Research identifies a special "forest" design made of folded nanotubes that will revolutionize the power of future devices.
The new supercapacitor demonstrates great performance and stability, even when it is "stretched" and folded on itself to over 800% of its original dimensions.
The results of a research team funded by the US Department of Agriculture and which appeared in the journal Advanced Energy Materials can give rise to the development of new elastic and wearable electronic systems and advanced biomedical devices.
“The key to success is the innovative approach to folding these carbon nanotubes into multiple layers, creating real nanoforests,” says Changyong Cao, project director at Michigan State University.
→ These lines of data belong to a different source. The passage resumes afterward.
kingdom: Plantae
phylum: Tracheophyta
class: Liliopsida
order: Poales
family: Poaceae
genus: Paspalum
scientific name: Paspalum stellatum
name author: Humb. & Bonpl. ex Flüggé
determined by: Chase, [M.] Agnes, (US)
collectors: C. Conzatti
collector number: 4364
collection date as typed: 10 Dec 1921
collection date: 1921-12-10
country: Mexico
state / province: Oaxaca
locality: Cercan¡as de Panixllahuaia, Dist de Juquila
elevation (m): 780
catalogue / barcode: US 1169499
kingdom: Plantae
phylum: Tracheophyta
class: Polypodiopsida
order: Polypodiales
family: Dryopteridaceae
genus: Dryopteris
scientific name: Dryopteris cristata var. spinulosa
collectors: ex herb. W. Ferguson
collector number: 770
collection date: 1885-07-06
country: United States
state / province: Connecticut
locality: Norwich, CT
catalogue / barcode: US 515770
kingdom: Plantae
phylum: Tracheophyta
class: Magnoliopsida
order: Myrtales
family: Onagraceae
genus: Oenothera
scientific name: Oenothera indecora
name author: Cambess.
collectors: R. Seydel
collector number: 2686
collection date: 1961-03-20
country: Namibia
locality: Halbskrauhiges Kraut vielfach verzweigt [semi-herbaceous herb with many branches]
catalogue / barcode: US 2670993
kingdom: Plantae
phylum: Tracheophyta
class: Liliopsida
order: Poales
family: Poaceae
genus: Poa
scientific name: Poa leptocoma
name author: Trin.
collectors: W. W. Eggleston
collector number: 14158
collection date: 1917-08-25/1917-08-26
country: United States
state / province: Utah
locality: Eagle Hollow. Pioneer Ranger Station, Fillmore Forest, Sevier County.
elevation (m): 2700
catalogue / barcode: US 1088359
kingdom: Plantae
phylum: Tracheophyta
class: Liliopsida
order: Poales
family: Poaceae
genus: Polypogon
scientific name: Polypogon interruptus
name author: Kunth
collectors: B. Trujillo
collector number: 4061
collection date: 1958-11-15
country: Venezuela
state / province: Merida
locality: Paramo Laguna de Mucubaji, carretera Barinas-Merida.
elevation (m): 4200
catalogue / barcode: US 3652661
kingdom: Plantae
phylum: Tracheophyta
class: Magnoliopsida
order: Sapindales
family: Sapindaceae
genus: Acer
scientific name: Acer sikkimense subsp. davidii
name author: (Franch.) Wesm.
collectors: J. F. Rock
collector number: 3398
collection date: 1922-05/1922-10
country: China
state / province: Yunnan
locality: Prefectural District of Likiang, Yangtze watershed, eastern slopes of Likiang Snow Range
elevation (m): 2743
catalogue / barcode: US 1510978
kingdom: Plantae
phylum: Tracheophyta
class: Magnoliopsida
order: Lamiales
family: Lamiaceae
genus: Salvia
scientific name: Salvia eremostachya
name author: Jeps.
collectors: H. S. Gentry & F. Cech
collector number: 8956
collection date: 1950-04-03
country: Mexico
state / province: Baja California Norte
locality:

Imagine smart skin patches that feed on their own while monitoring the healing status of a burnt patient.
“Rather than having a single layer that is rigidly preformed and limited during the manufacturing phase, our three-dimensional design allows carbon nanotubes to maintain excellent electrical conductivity while acquiring more efficiency, reliability and robustness.”
The majority of the public has become familiar with the concept of "wearable device" since the advent of smart watches, devices in contact with our mobile phones: it is a first basic example that already shows us two devices that require power.
Now imagine special patches made of "smart skin", which are able to evaluate in real time the recovery of a burn patient without the need for power: this is the future that Changyong Cao's invention can contribute to create.
In the medical field, elastic and wearable electronic devices under study need to "stretch" to conform to surfaces of all kinds, to integrate into biological organs and tissues and to communicate "from the inside" the patients' conditions or the existence of a illness.
The current problem is precisely nutrition
just to give you an idea, it is currently complicated to equip a patient with "light" devices, if they then have to always carry heavy batteries with them that require continuous maintenance to keep them turned on.
The developments of this new invention are the first to use nanotubes folded on themselves to form small trees of a forest "tall" just 10 to 30 nanometers.
Changyong Cao, Michigan State University.
Other designs lose efficiency and can only be ironed in one direction, still others start to malfunction at the first stress.
With the "nanoforest" configuration, batteries will be able to develop the ability to stretch and change like a blanket, adapting to any shape: these are qualities that far surpass those of current supercapacitors.